The beautiful songs feature fluid and imaginative piano parts that create a Russian-Impressionist aura over which sopranos Nina Lejderman and Claron McFadden weave their lines. The Russian flavour of this music is undeniable, often with the feeling of early, folk-inspired Stravinsky. Some might even find shades of Stravinsky’s Les noces in de Hartmann’s Bulgarian Songs Op 46. Highlights of the chamber music album include the double-bass Fantaisie Concerto Op 65 in a terrific performance by Quirijn van Regteren Altena (with Sicroff on the piano), and the magnificent suite of Ukrainian Christmas carols for saxophone quartet (Koladky Op 60).
When it comes to the solo piano music, even short pieces of salon music are exquisitely crafted. From the innocent beginning of the Mazurka Op 4/2 and the Chopinesque Impromptu Op 4/3, de Hartmann’s compositional confidence is never in doubt. Sicroff has the absolute measure of each piece. De Hartmann’s Twelve Russian Fairy Tales Op 58 recall Mussorgsky’s Pictures, with No 10 (‘Kasstchei the Deathless’) containing amazingly modernist writing. Fairytales are clearly important to de Hartmann, their mystical aspect perhaps resonating with a Slavic outlook unfamiliar in the West.
The First Piano Sonata Op 67 sees de Hartmann operating on a much larger canvas, its lyrical second movement Aria dark and unforgiving (presaging Prokofiev’s Eighth Sonata written a couple of years later). De Hartmann’s finale is spiky and resolute, demanding fingers of steel that Sicroff clearly possesses. The first disc of the piano set closes with De Hartmann’s Two Nocturnes Op 84. Their titles are richly suggestive: “The Music of the Stars – Look into the depths of eternity’ and ‘The Dance of Life – The banality of life that cannot be conquered by man’. Surprisingly, the second of these is a dance based on Harry Warren’s ‘Lullaby of Broadway’; daringly, fabulously inventive, it is a Nocturne like no other.
It is fascinating to hear de Hartmann compose convincingly in the style of Schumann with his Prelude Op 7/1, while the ensuing Nocturne is pure Chopin/Field.
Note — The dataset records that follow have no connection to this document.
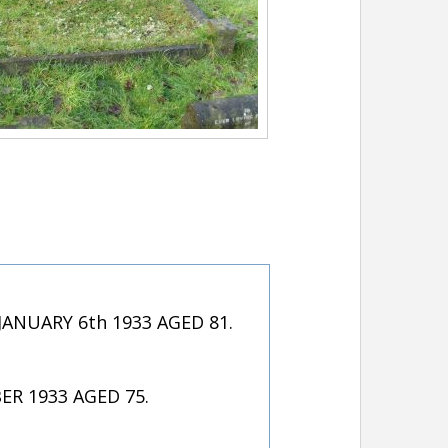
NUARY 6th 1933 AGED 81.
R 1933 AGED 75.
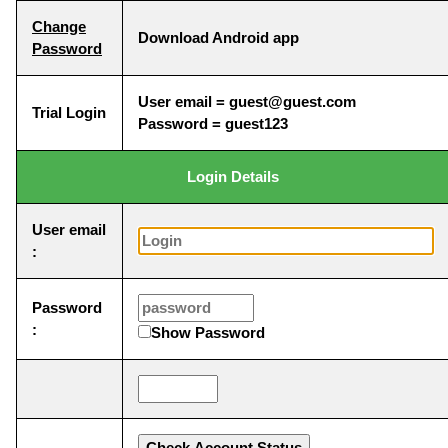
Change
Download Android app
Password
User email = guest@guest.com
Trial Login
Password = guest123
Login Details
User email
:
Password
:
Show Password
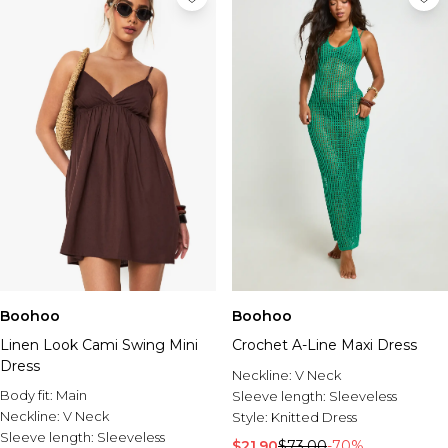
Boohoo
Boohoo
Linen Look Cami Swing Mini
Crochet A-Line Maxi Dress
Dress
Neckline:
V Neck
Body fit:
Main
Sleeve length:
Sleeveless
Neckline:
V Neck
Style:
Knitted Dress
Sleeve length:
Sleeveless
$21.90
$73.00
-70%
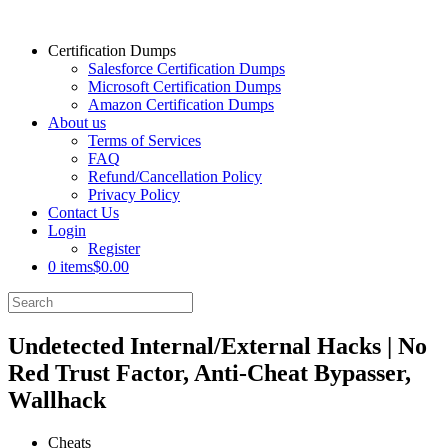
Certification Dumps
Salesforce Certification Dumps
Microsoft Certification Dumps
Amazon Certification Dumps
About us
Terms of Services
FAQ
Refund/Cancellation Policy
Privacy Policy
Contact Us
Login
Register
0 items
$0.00
Undetected Internal/External Hacks | No
Red Trust Factor, Anti-Cheat Bypasser,
Wallhack
Cheats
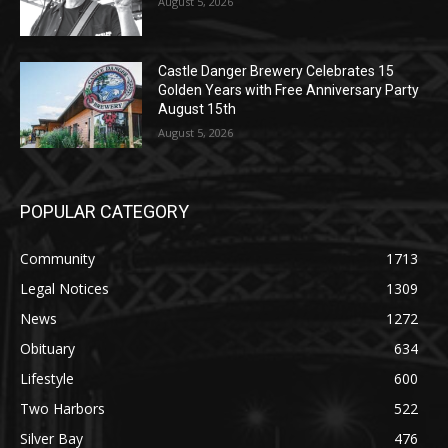
August 5, 2026
Castle Danger Brewery Celebrates 15
Golden Years with Free Anniversary
Party August 15th
August 5, 2026
POPULAR CATEGORY
Community
1713
Legal Notices
1309
News
1272
Obituary
634
Lifestyle
600
Two Harbors
522
Silver Bay
476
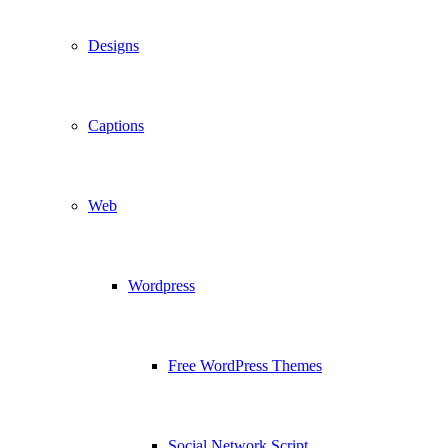
Designs
Captions
Web
Wordpress
Free WordPress Themes
Social Network Script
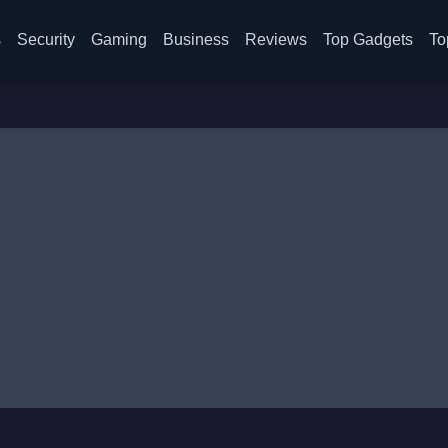
s
Security
Gaming
Business
Reviews
Top Gadgets
To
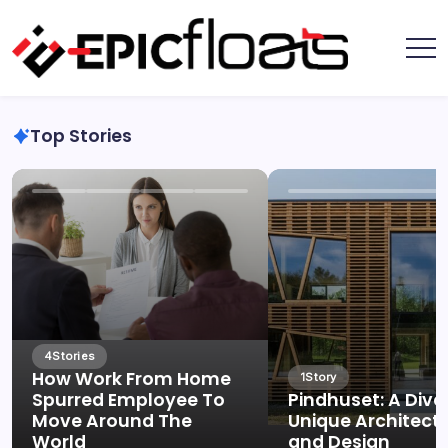
Skip
to
content
Epic
Floats
Top Stories
4
Stories
How Work From Home
1
Story
Spurred Employee To
Pindhuset: A Dive
Move Around The
Unique Architect
World
and Design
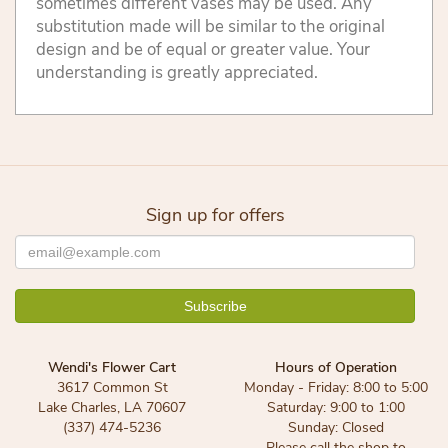
sometimes different vases may be used. Any
substitution made will be similar to the original
design and be of equal or greater value. Your
understanding is greatly appreciated.
Sign up for offers
Wendi's Flower Cart
Hours of Operation
3617 Common St
Monday - Friday: 8:00 to 5:00
Lake Charles, LA 70607
Saturday: 9:00 to 1:00
(337) 474-5236
Sunday: Closed
Please call the shop to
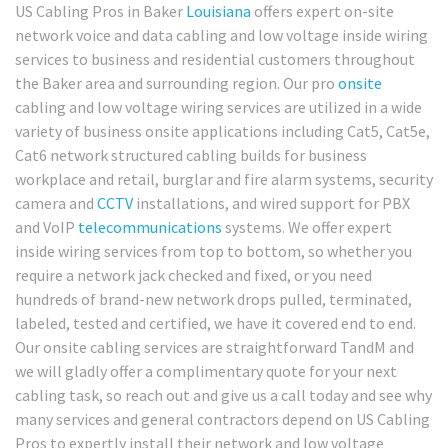
US Cabling Pros in Baker
Louisiana
offers expert on-site
network voice and data cabling and low voltage inside wiring
services to business and residential customers throughout
the Baker area and surrounding region. Our pro
onsite
cabling and low voltage wiring services are utilized in a wide
variety of business onsite applications including Cat5, Cat5e,
Cat6 network structured cabling builds for business
workplace and retail, burglar and fire alarm systems, security
camera and
CCTV
installations, and wired support for PBX
and VoIP
telecommunications
systems. We offer expert
inside wiring services from top to bottom, so whether you
require a network jack checked and fixed, or you need
hundreds of brand-new network drops pulled, terminated,
labeled, tested and certified, we have it covered end to end.
Our onsite cabling services are straightforward TandM and
we will gladly offer a complimentary quote for your next
cabling task, so reach out and give us a call today and see why
many services and general contractors depend on US Cabling
Pros to expertly install their network and low voltage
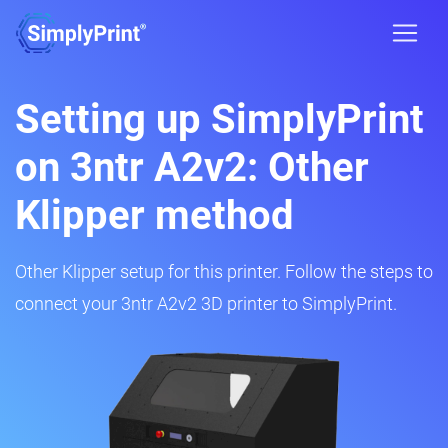
Setting up SimplyPrint
on 3ntr A2v2: Other
Klipper method
Other Klipper setup for this printer. Follow the steps to
connect your 3ntr A2v2 3D printer to SimplyPrint.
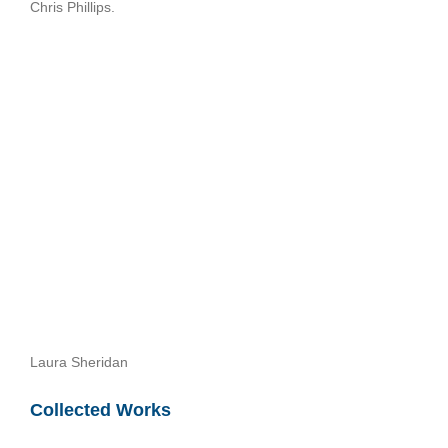
Chris Phillips.
Laura Sheridan
Collected Works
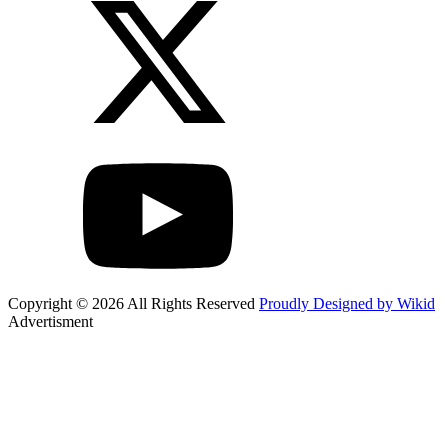
Copyright © 2026 All Rights Reserved
Proudly Designed by Wikid
Advertisment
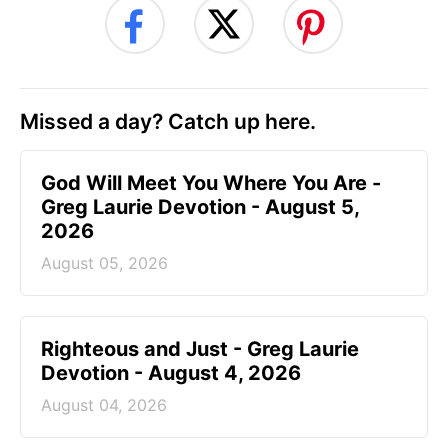
Missed a day? Catch up here.
God Will Meet You Where You Are -
Greg Laurie Devotion - August 5,
2026
August 05, 2026
Righteous and Just - Greg Laurie
Devotion - August 4, 2026
August 04, 2026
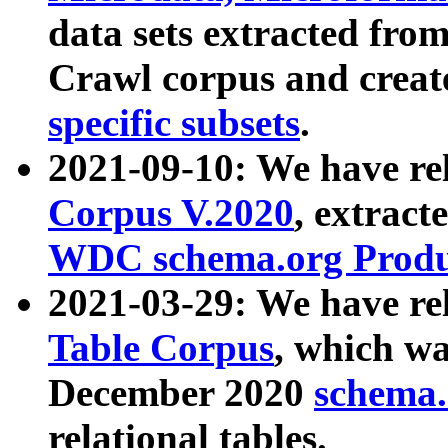
data sets extracted fr
Crawl corpus and creat
specific subsets
.
2021-09-10: We have re
Corpus V.2020
, extract
WDC schema.org Produc
2021-03-29: We have r
Table Corpus
, which wa
December 2020
schema.o
relational tables.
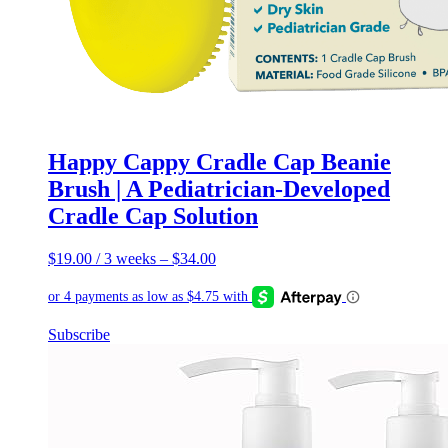
Happy Cappy Cradle Cap Beanie
Brush | A Pediatrician-Developed
Cradle Cap Solution
$
19.00
/ 3 weeks
–
$
34.00
This
Subscribe
product
has
multiple
variants.
The
options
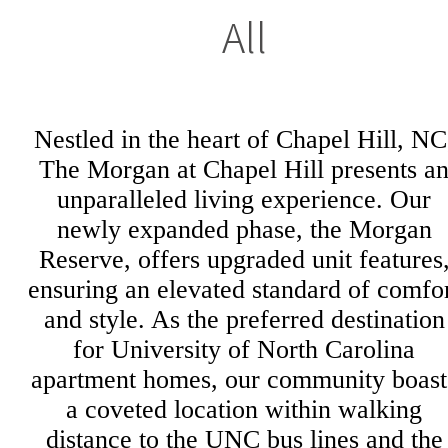
All
Nestled in the heart of Chapel Hill, NC
The Morgan at Chapel Hill presents a
unparalleled living experience. Our
newly expanded phase, the Morgan
Reserve, offers upgraded unit features
ensuring an elevated standard of comfo
and style. As the preferred destination
for University of North Carolina
apartment homes, our community boast
a coveted location within walking
distance to the UNC bus lines and the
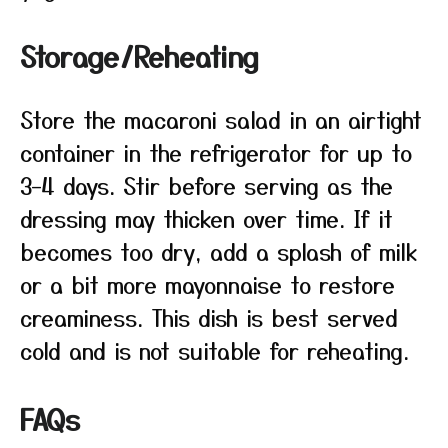
Storage/Reheating
Store the macaroni salad in an airtight
container in the refrigerator for up to
3–4 days. Stir before serving as the
dressing may thicken over time. If it
becomes too dry, add a splash of milk
or a bit more mayonnaise to restore
creaminess. This dish is best served
cold and is not suitable for reheating.
FAQs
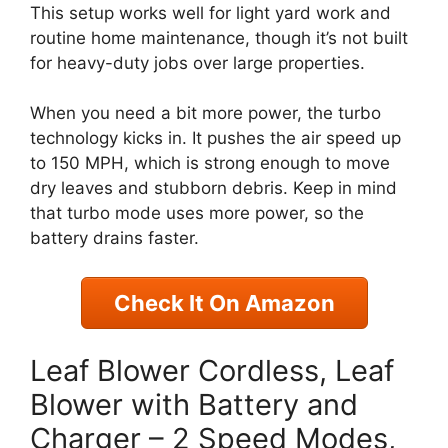
This setup works well for light yard work and
routine home maintenance, though it’s not built
for heavy-duty jobs over large properties.
When you need a bit more power, the turbo
technology kicks in. It pushes the air speed up
to 150 MPH, which is strong enough to move
dry leaves and stubborn debris. Keep in mind
that turbo mode uses more power, so the
battery drains faster.
Check It On Amazon
Leaf Blower Cordless, Leaf
Blower with Battery and
Charger – 2 Speed Modes,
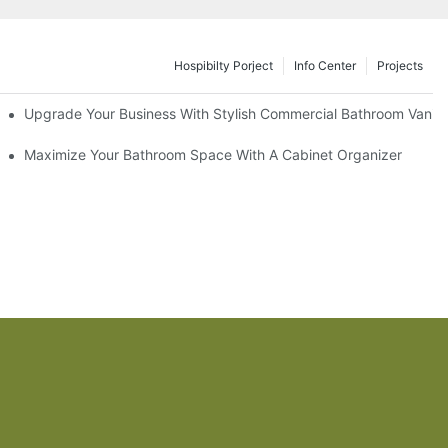
Hospibilty Porject
Info Center
Projects
odel
Upgrade Your Business With Stylish Commercial Bathroom Vaniti
ry Style
Maximize Your Bathroom Space With A Cabinet Organizer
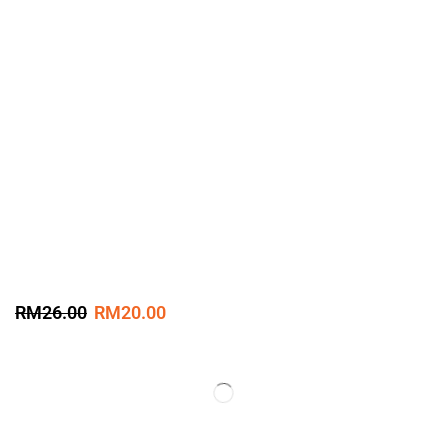
RM
26.00
RM
20.00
The Novelette Op 7/3, a very Schumannesque term, nods to Mussorgsky. A complete change of tone characterises the Divertissements from Forces of Love and Sorcery Op 16, wherein a very Gallic breeze blows. Lumiere noire (Black Light), composed in 1945, is one of de Hartmann’s finest pieces, its spicy blend of Blues and Negro spirituals surreal in extremis and glorious in execution. The Second Piano Sonata is dedicated to the Russian philosopher Peter D Ouspensky, whom de Hartmann met through Gurdjieff. This multifaceted work boasts a superbly wrought finale in which Sicroff achieves a massive piano sound without breaking his tone. Together, these discs provide an unmissable survey of a composer whose music calls out for much wider exposure. Sicroff’s expertise is invaluable and his pianistic prowess second to none.